━━━ Input records ━━━

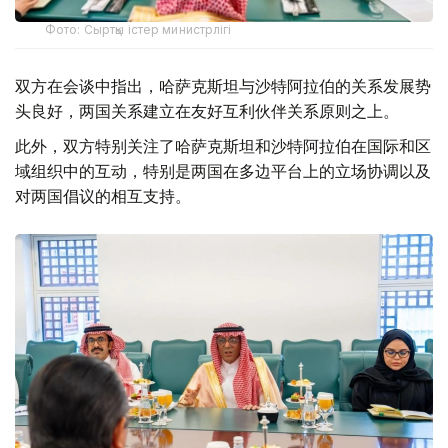
Фото: Сыртқы істер министрлігі
双方在会谈中指出，哈萨克斯坦与沙特阿拉伯的关系发展势
头良好，两国关系建立在友好互利伙伴关系原则之上。
此外，双方特别关注了哈萨克斯坦和沙特阿拉伯在国际和区
域组织中的互动，特别是两国在多边平台上的立场协调以及
对两国倡议的相互支持。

━━━

Rewrite the text from the listing so that "沙特阿拉伯" becomes "沙特" everywhere it appears, and keep everything else the same. Leave the pictures out.

* Solution to this task
Фото: Сыртқы істер министрлігі
双方在会谈中指出，哈萨克斯坦与沙特的关系发展势
头良好，两国关系建立在友好互利伙伴关系原则之上。
此外，双方特别关注了哈萨克斯坦和沙特在国际和区
域组织中的互动，特别是两国在多边平台上的立场协调以及
对两国倡议的相互支持。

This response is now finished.